▸ Text extract:
No ivory tower for Theodore Bikel: Remembering the actor, musician, activist

No ivory tower for Theodore Bikel: Remembering the actor, musician, activist

Theodore Bikel attends a Hollywood film festival in April 2013. 
(Photo by Frederick M. Brown/Getty Images)
Theodore Bikel attends a Hollywood film festival in April 2013. (Photo by Frederick M. Brown/Getty Images)

Theodore Bikel had an amazing career for the length and breadth of it, said Ted Pappas, the producing artistic director of the Pittsburgh Public Theater.

The actor and musician, who died July 21 at 91, was “on top of his performing, a man of civic conscience. He was a great example that we mustn’t seclude ourselves in an ivory tower of our art,” said Pappas.

Bikel was arrested for protesting the Vietnam War in the 1960s and again in 1986 outside the Soviet Embassy in Washington during a Soviet Jewry demonstration.

As he reflected on Bikel’s career, Pappas recalled all the fathers the actor played. There was Tevye, in “Fiddler on the Roof,” “the not-so-perfect father, but one who would embrace you no matter what.” And Captain von Trapp in “The Sound of Music.”

And much later in his career, as the father of Worf, the Klingon officer in “Star Trek: The Next Generation.”

▸ Request:
Quote the Theodore Bikel remembrance word for word, everything from "Theodore Bikel had" down to "Pittsburgh Public Theater.". The records that come next are separate material, apart from the text above.

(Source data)
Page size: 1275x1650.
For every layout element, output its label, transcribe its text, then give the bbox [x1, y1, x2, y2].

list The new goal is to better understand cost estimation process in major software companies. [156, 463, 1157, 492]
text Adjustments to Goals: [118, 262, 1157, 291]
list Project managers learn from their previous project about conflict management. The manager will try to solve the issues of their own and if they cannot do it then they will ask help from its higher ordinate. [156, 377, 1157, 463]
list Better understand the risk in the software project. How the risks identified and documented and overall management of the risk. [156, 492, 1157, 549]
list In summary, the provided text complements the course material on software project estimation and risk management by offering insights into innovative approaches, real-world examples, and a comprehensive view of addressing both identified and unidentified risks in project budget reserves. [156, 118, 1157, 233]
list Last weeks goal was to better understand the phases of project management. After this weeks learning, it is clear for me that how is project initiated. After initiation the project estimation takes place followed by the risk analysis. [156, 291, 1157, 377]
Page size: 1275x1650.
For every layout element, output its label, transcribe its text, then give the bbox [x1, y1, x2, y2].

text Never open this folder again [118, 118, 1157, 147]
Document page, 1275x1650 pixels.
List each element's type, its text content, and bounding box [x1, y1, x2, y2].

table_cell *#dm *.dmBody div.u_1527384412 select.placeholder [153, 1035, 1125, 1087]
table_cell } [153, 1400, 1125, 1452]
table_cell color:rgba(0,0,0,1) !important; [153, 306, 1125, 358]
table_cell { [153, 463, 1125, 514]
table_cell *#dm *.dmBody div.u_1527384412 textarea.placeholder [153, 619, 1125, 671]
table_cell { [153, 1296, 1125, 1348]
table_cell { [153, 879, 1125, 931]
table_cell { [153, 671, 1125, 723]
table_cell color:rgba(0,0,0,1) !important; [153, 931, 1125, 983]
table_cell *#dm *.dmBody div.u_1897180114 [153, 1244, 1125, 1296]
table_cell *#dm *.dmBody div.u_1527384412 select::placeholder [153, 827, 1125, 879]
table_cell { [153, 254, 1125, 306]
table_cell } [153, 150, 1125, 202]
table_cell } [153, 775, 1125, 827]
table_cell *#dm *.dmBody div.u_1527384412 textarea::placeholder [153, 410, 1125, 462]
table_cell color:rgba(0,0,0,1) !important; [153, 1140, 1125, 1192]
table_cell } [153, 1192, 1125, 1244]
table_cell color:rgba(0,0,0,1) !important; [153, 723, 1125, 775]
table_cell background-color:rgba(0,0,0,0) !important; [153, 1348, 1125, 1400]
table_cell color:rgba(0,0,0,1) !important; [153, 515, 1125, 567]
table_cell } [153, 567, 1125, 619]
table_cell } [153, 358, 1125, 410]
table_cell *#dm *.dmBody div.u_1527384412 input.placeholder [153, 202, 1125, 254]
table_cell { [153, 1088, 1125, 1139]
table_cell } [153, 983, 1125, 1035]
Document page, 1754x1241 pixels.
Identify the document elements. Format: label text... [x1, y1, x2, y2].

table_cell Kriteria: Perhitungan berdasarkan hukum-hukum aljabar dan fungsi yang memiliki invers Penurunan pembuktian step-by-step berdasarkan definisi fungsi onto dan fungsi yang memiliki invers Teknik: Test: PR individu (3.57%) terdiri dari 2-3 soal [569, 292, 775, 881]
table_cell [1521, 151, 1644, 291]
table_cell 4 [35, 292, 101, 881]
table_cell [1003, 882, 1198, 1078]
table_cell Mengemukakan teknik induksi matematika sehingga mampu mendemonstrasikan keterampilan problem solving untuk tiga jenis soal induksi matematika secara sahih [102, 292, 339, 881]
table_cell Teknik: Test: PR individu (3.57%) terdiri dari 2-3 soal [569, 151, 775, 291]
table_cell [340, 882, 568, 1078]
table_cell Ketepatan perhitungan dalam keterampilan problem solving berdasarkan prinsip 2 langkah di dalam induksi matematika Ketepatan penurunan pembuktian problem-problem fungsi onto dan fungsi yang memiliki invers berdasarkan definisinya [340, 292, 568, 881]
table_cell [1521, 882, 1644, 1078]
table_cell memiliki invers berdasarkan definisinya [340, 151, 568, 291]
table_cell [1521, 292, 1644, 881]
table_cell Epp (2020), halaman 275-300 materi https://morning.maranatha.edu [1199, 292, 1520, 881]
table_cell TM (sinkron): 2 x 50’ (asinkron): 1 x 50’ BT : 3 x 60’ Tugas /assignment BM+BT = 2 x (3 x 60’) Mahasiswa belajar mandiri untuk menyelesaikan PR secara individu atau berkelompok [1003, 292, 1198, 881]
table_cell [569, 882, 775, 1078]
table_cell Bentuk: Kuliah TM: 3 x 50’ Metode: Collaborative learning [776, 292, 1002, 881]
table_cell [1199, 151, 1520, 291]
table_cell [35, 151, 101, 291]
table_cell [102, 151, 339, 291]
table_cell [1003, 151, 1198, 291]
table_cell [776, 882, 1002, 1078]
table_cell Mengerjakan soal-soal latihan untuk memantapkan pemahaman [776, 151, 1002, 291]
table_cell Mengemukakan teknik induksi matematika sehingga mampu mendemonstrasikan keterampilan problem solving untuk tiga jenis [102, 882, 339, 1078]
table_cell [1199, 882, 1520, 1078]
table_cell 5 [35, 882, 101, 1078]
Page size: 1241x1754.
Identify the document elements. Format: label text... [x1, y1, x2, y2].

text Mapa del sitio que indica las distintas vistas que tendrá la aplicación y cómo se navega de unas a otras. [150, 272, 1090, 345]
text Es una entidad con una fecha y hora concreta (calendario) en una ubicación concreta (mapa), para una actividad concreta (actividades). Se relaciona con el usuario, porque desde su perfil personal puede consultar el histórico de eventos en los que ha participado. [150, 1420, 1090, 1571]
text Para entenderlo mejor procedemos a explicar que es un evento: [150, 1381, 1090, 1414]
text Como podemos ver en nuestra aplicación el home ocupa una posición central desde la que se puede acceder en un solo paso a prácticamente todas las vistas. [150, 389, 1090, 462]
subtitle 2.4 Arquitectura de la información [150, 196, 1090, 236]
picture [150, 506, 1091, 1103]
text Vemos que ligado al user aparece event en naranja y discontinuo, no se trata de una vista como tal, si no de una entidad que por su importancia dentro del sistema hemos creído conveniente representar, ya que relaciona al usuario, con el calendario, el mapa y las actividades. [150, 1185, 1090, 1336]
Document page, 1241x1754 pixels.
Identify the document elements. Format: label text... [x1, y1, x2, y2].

▸ Expected answer:
Theodore Bikel had an amazing career for the length and breadth of it, said Ted Pappas, the producing artistic director of the Pittsburgh Public Theater.